Table Three: Model Comparison

     In the case of our group, we used multiple criteria to help us formulate which the “best model”. The ROC chart (shown in Table Four below) was the basis for determining which of the models performed best.

Table Four: ROC Chart

     When viewing this chart, it is important to remember the greater the slope of the curve when going from left to right, the more sensitive the model. In our case, the individual Decision Tree models, and the Ensemble models clearly outperform the Regression and Neural Network


    models. If judging on this criterion solely, we would choose the Ensemble model as the best performer.

     Another criterion we compared our models against was the Capture Response Rate shown in Table Five. Once again the different Decision Tree models and Ensemble models clearly outperformed the Regression and ANN models. The larger the space between the model and the baseline, the greater the Captured Response Rate indicates the model(s) are performing better than average. For the Asian Telecommunications company, the goal is to correctly predict the 3G consumers in the Scoring dataset. Therefore, this graph must be used with great caution, with the reminder this is for the classification of 2G and 3G, not 3G solely.
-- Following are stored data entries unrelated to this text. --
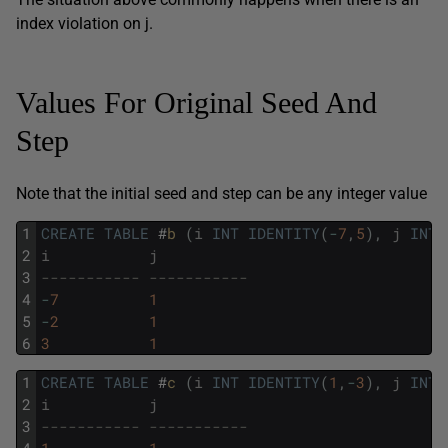
index violation on j.
Values For Original Seed And
Step
Note that the initial seed and step can be any integer value
1
CREATE
TABLE
#
b 
(
i
INT
IDENTITY
(
-
7
,
5
)
,
j
INT
)
2
i
j
3
----------- -----------
4
-
7
1
5
-
2
1
6
3
1
1
CREATE
TABLE
#
c 
(
i
INT
IDENTITY
(
1
,
-
3
)
,
j
INT
)
2
i
j
3
----------- -----------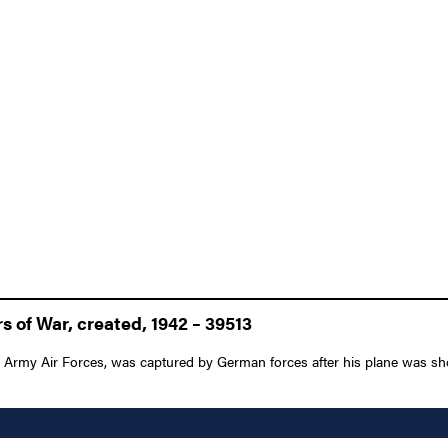
 of War, created, 1942 – 39513
es Army Air Forces, was captured by German forces after his plane was sh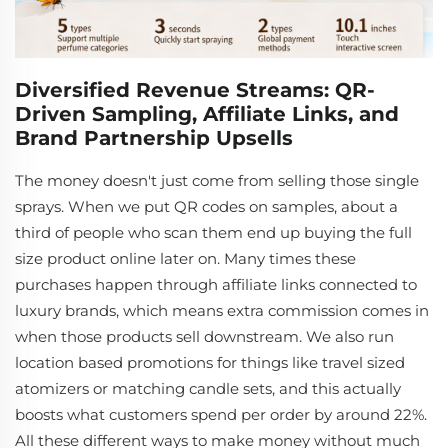
Diversified Revenue Streams: QR-
Driven Sampling, Affiliate Links, and
Brand Partnership Upsells
The money doesn't just come from selling those single
sprays. When we put QR codes on samples, about a
third of people who scan them end up buying the full
size product online later on. Many times these
purchases happen through affiliate links connected to
luxury brands, which means extra commission comes in
when those products sell downstream. We also run
location based promotions for things like travel sized
atomizers or matching candle sets, and this actually
boosts what customers spend per order by around 22%.
All these different ways to make money without much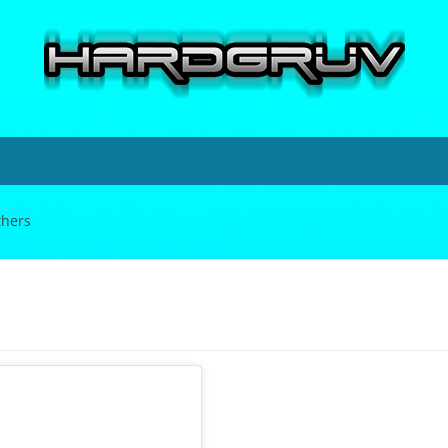
thers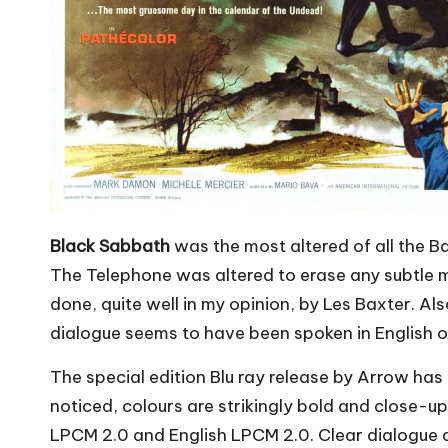
Black Sabbath
was the most altered of all the B
The Telephone was altered to erase any subtle me
done, quite well in my opinion, by Les Baxter. Al
dialogue seems to have been spoken in English o
The special edition Blu ray release by Arrow has 
noticed, colours are strikingly bold and close-u
LPCM 2.0 and English LPCM 2.0. Clear dialogue a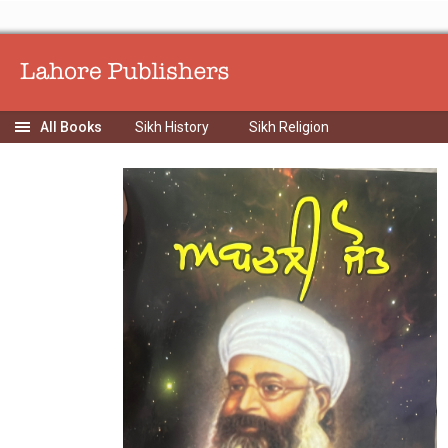
Sikh History
Sikh Religion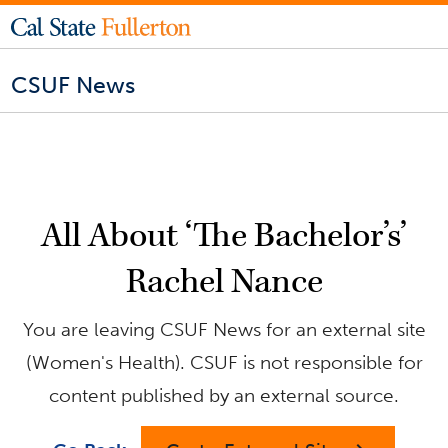
CSUF News
All About ‘The Bachelor’s’
Rachel Nance
You are leaving CSUF News for an external site
(Women's Health). CSUF is not responsible for
content published by an external source.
Table Five: % Captured Response

     A third criterion to consider for selecting the correct model is to look at the Lift Chart as shown in Table Six.


Table 6: Lift Chart Values

     When viewing this chart, look for the point at which the individual Model Lift Value lines cross the threshold of 1. At this point, the user can not obtain any significant lift in the model. In the case of these models, the Regression and ANN model cross the baseline at a greater percentile than the Decision Tree and Ensemble models. It is at the client’s discretion as

    to whether this can be considered important. If the client only targets the top 30 percentile of its consumer, then the models need to be judged at this percentile mark. In our case, we took this into consideration, but felt this criterion would not greatly influence our decision of which of the models to use. Using this criterion as the sole determinant for a successful model would end in disappointment. When interpreted in conjunction with the Captured Response chart in Table


    Five it becomes clears the Decision Trees are more effective at predicting whether the customer will become a 3G user.

    As you can see in the classification matrix in the above Table, the Ensemble model was quite successful at predicting which category a customer would fall into. It excelled at predicting the 2G customers, and did quite well at classifying the 3G customers. The Ensemble was a relatively low rate of predicting 2G customers who actually became 3G customers.